Abstract
Object information is transformed along the ventral visual stream from early formats into increasingly invariant representations. To gain insight into the nature of these representations, we measured different facets of similarity with three behavioral tasks and related them to neural responses.
First, we measured similarity implicitly using a visual search task, measuring the time it took participants to find one target amongst distractors in a large-scale online experiment (72 images of inanimate objects, 2,556 pairs, n=1,272). Next, we measured similarity with an explicit shape-sorting task, asking participants to arrange items in a circular arena based on their shape similarity (n=25). Then, we measured similarity with the same task, but without any guidance on what object properties to focus on while placing more similar objects nearby (n=26). Finally, brain responses to each image were obtained using functional magnetic resonance imaging (n=10).

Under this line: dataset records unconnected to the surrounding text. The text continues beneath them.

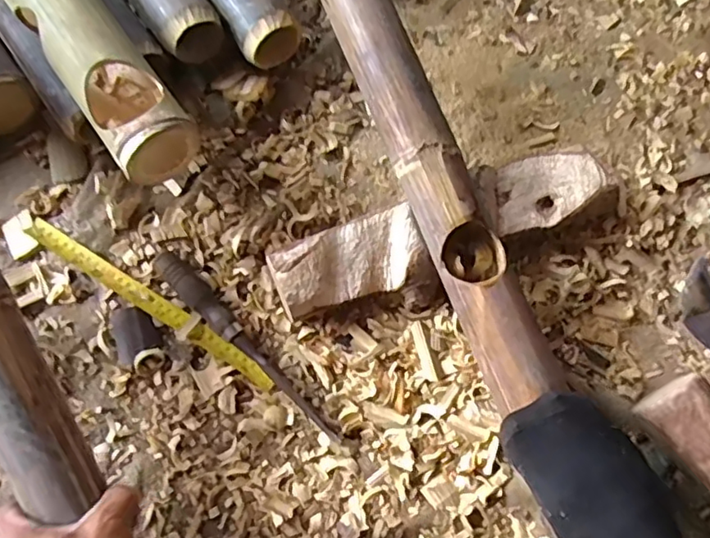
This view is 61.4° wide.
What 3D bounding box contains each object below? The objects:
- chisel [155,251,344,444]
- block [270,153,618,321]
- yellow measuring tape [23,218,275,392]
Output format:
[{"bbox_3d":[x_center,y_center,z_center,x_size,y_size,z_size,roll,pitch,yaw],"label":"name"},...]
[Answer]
[{"bbox_3d":[-0.105,0.074,0.563,0.026,0.025,0.240,-41,78,-9],"label":"chisel"},{"bbox_3d":[0.081,-0.028,0.565,0.318,0.058,0.097,-23,75,-5],"label":"block"},{"bbox_3d":[-0.204,0.031,0.586,0.294,0.007,0.020,31,77,9],"label":"yellow measuring tape"}]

Our results show that (i) there are clear differences in the measured similarity space of objects across tasks, (ii) the implicit visual search similarity was most strongly correlated with the posterior half of object-selective cortex, (iii) the explicit shape-sorting similarity was most strongly correlated to the anterior half of object-selective cortex, and (iv) the similarity measured with the unguided sorting task was not well-correlated with any responses along occipitotemporal cortex. These observations were confirmed quantitatively with linear mixed-effect modeling: the brain similarity structure along the hierarchy was better explained when including the interaction between behavioral task and location along the hierarchy, compared to a model without the interaction: 𝜒2(34)=178.73, p<0.001).
Broadly, these results reveal a clear dissociation in the way posterior and anterior occipitotemporal cortex represents the similarity of objects. We hypothesize that this relatively sharp transition along the ventral stream hierarchy may reflect a passage from more pictorial to more structural representations of inanimate object information.